**TASK OBJECTIVE**:
Arrange the lines as a Markdown table with columns "Index" and "Text", one row per line, with blank lines omitted. Start at the line containing "What is the sum of the values at 7 and 8?" and continue through the final line. Omit the pictures.

**SOURCE MATERIAL**:
++++++++++++++++++++
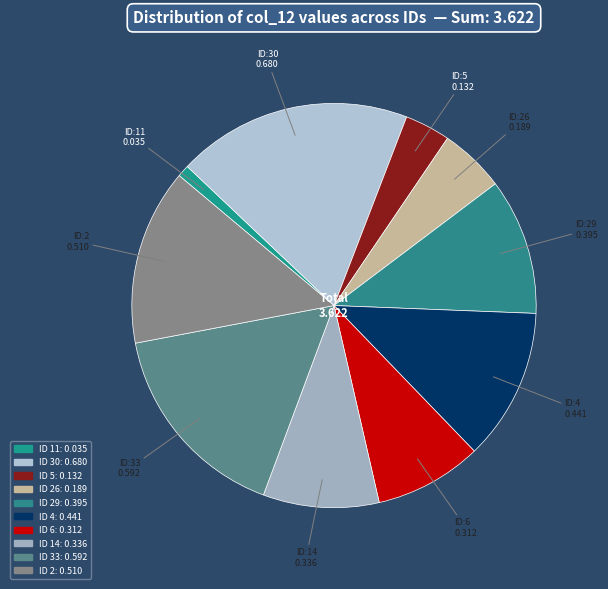

How many segments does this pie chart have?

10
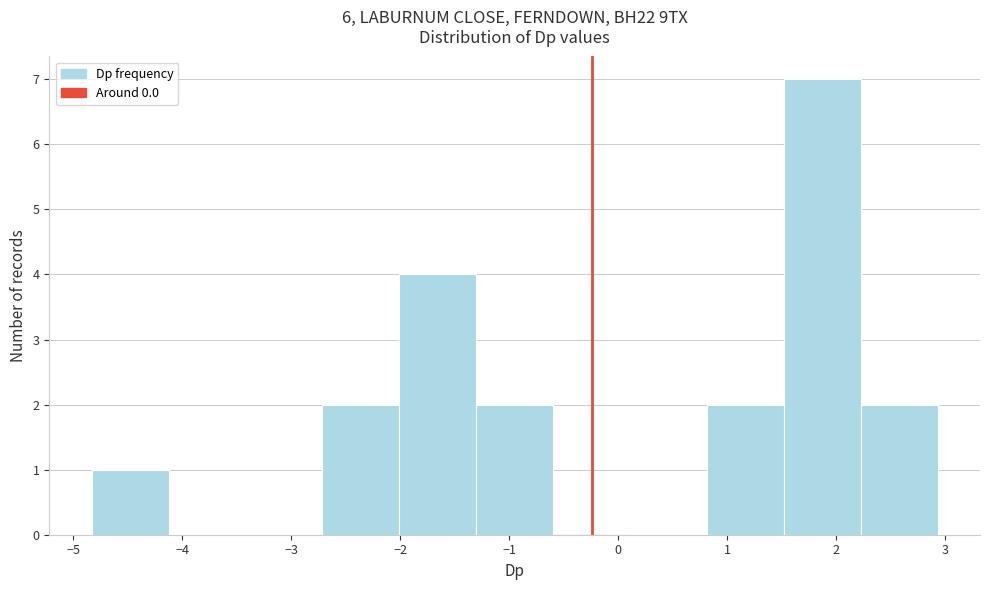

What is the height of the bar covering -4.8 to -4.1 on the x-axis? Neither the bar edges nor the heights are printed on the chart, so give them approximately, as read against the axes.

1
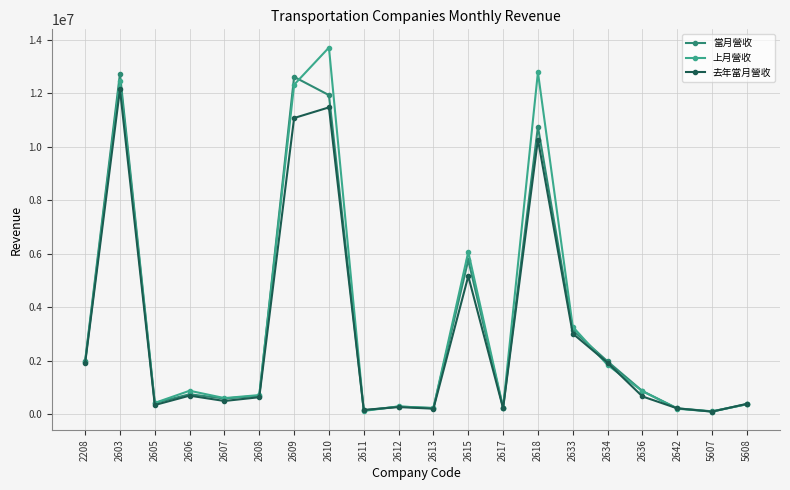

Is it true that 去年當月營收 equals 668527 at 2636?

True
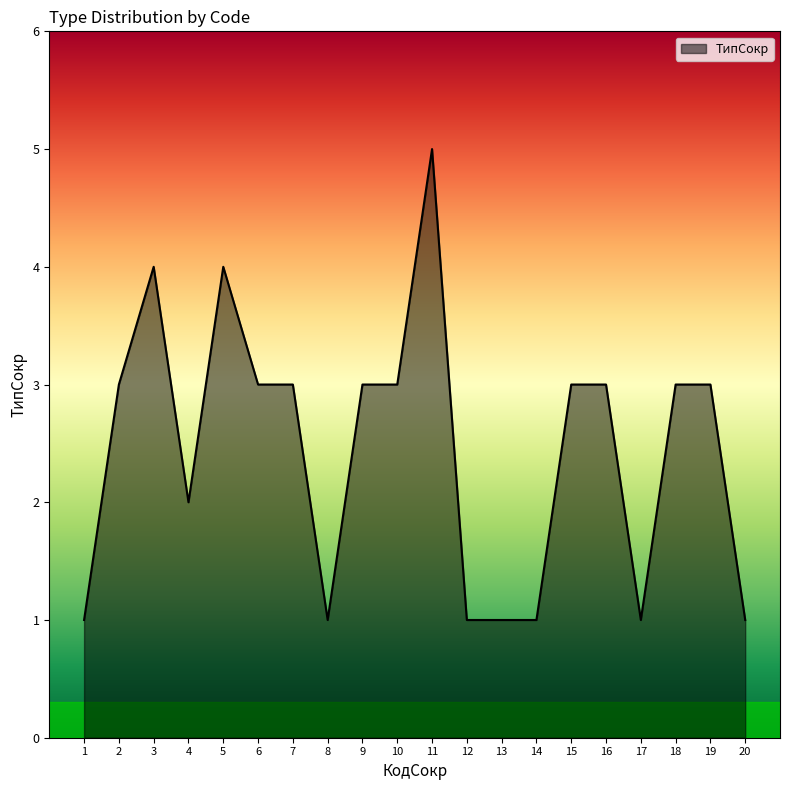

How many series are shown in this chart?

1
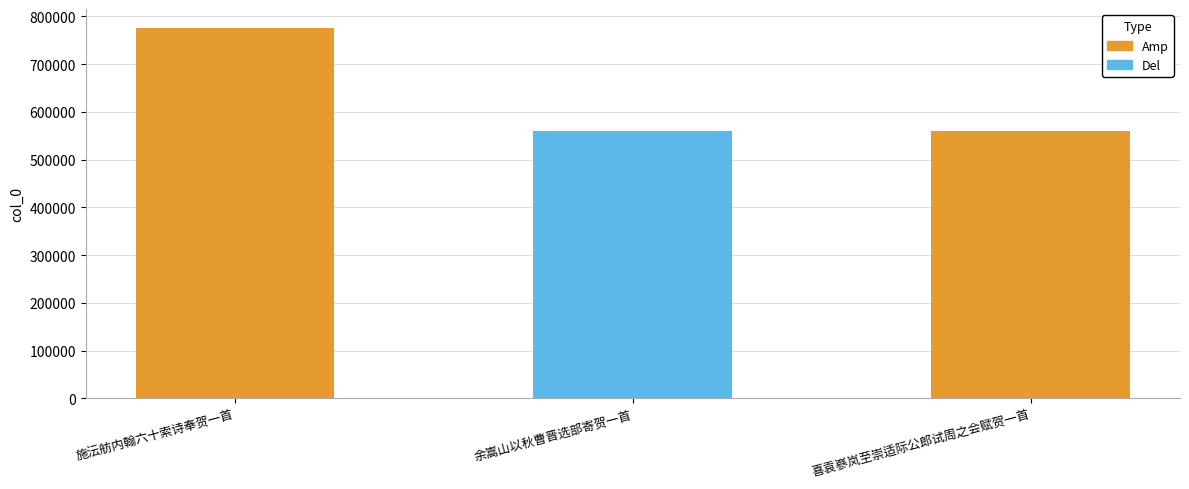

Is it true that the value at 施沄舫内翰六十索诗奉贺一首 is 201371?

False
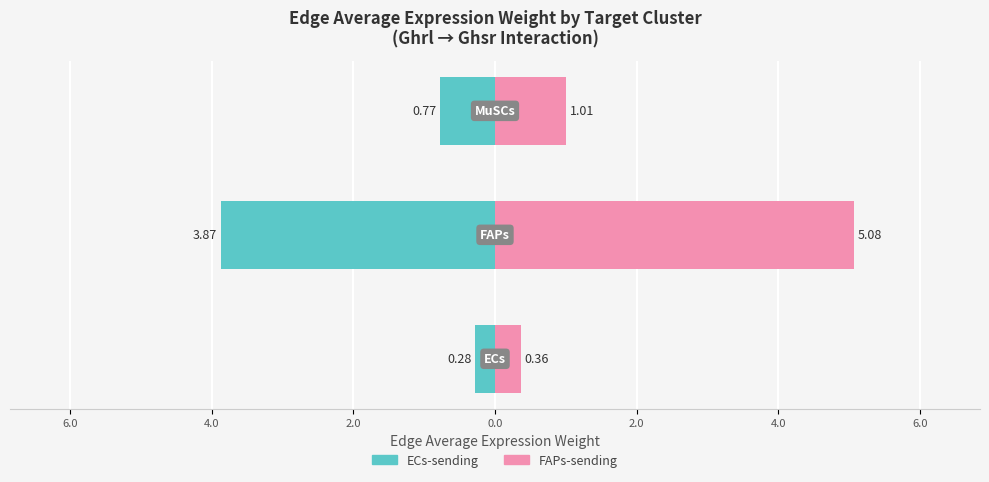

Which series has the largest range (max minus min)?

FAPs-sending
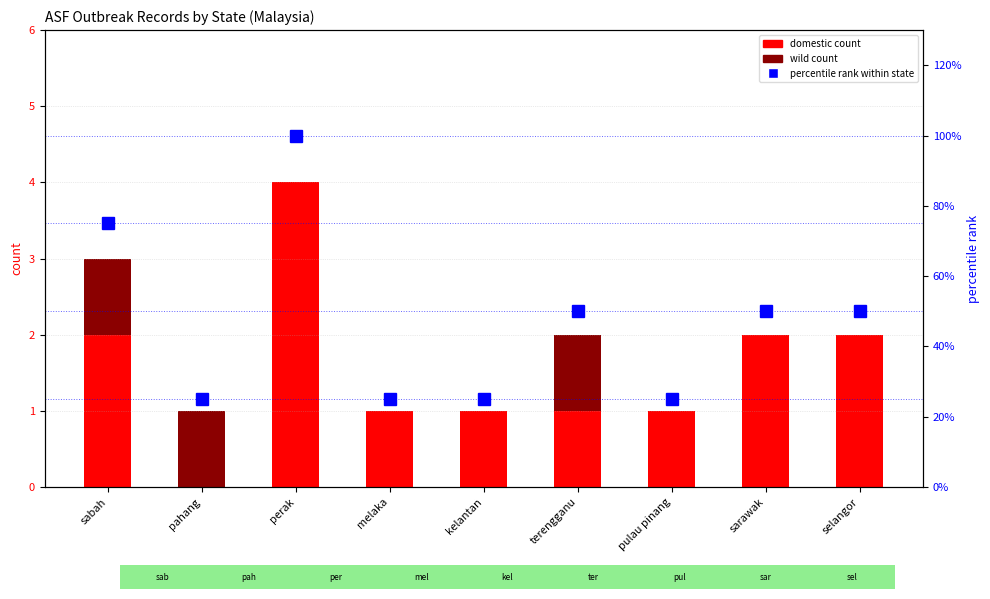

What value does the wild series have at sabah?

1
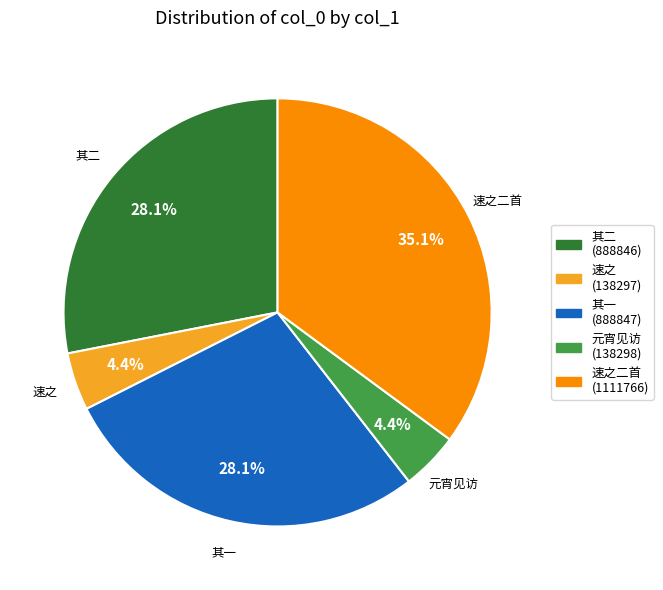

Combined, do 速之二首 (1111766) and 元宵见访 (138298) account for over 50%?

No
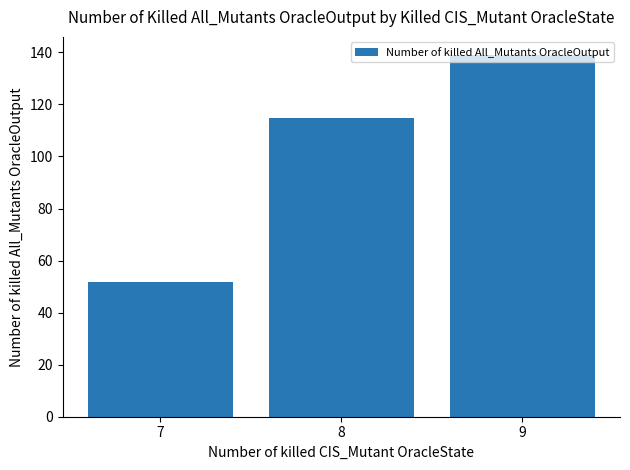

What is the sum of the values at 7 and 8?

166.4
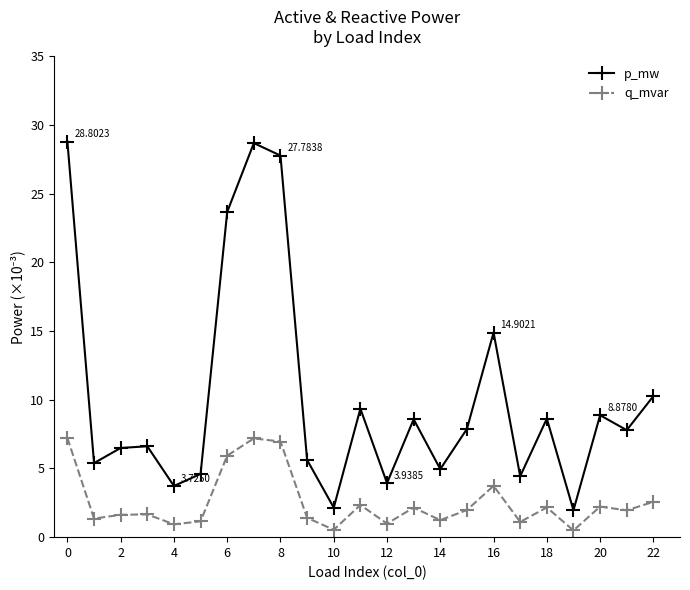

What is the average value of the q_mvar series?

2.6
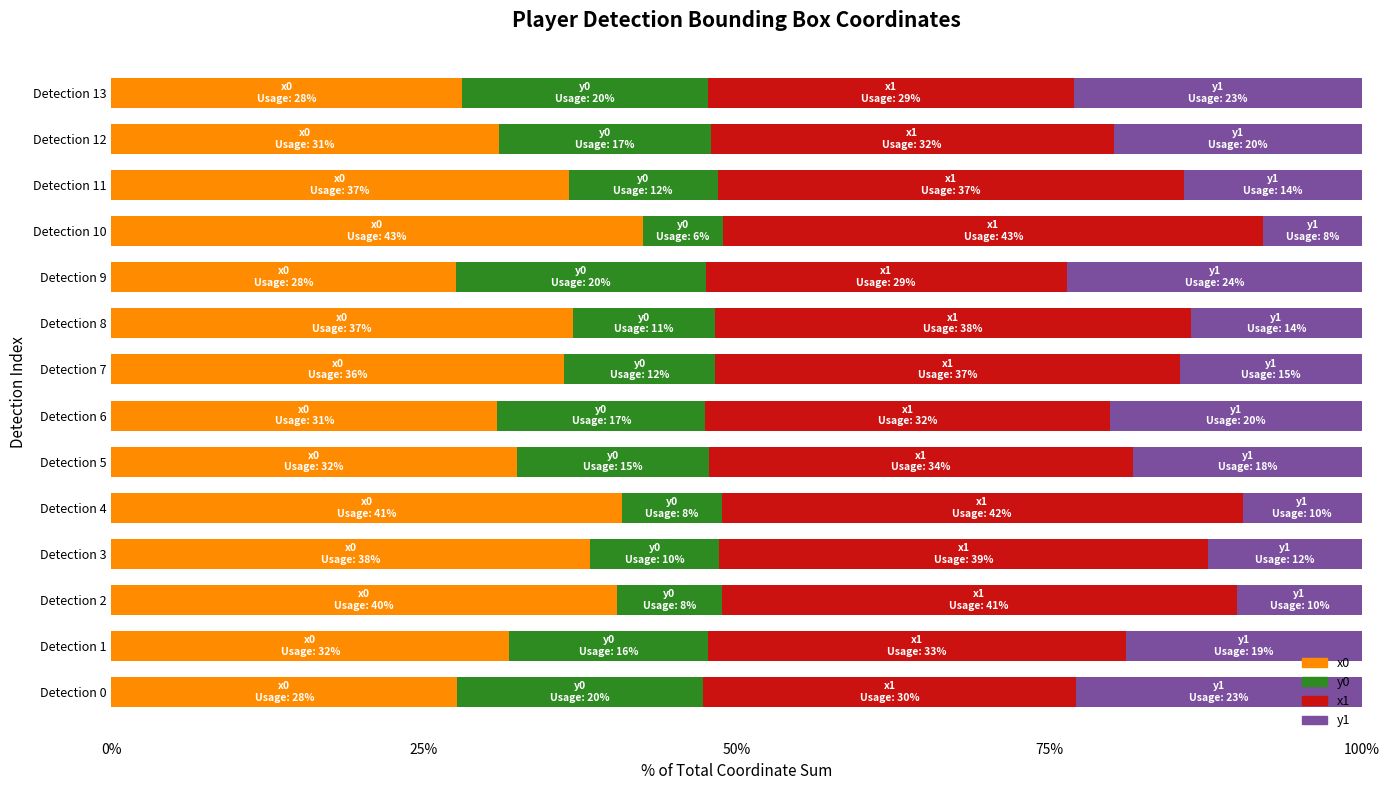

What is the lowest value of the x0 series?

27.6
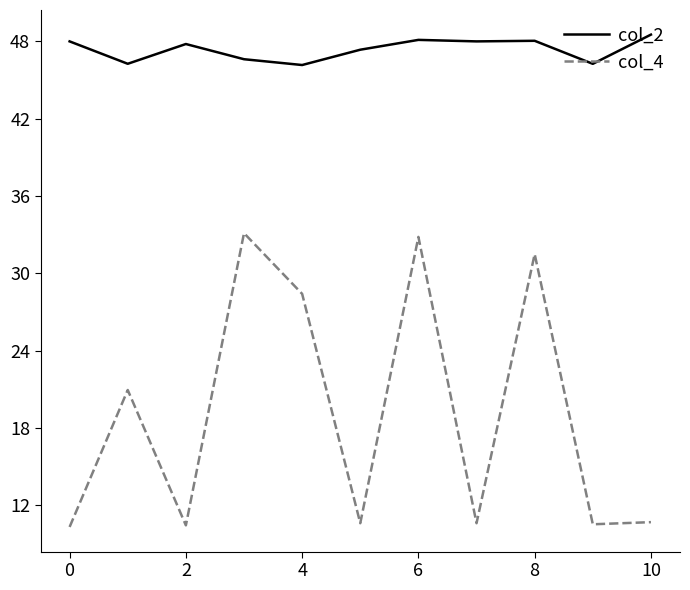

True or false: col_2 and col_4 cross at least once.

False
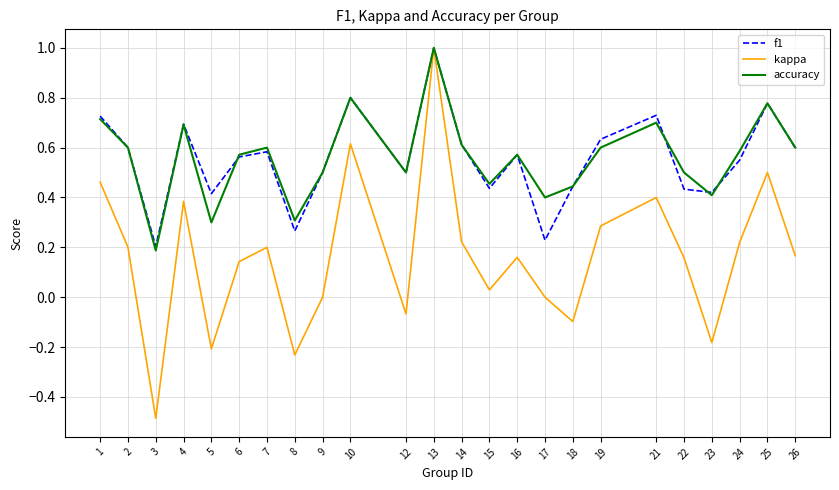

At which category is the sum across all series the highest?

13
++++++++++++++++++++
**EXERCISE RESPONSE**:
| Index | Text |
|---|---|
| 1 | What is the sum of the values at 7 and 8? |
| 2 | 166.4 |
| 3 | What is the average value of the q_mvar series? |
| 4 | 2.6 |
| 5 | What is the lowest value of the x0 series? |
| 6 | 27.6 |
| 7 | True or false: col_2 and col_4 cross at least once. |
| 8 | False |
| 9 | At which category is the sum across all series the highest? |
| 10 | 13 |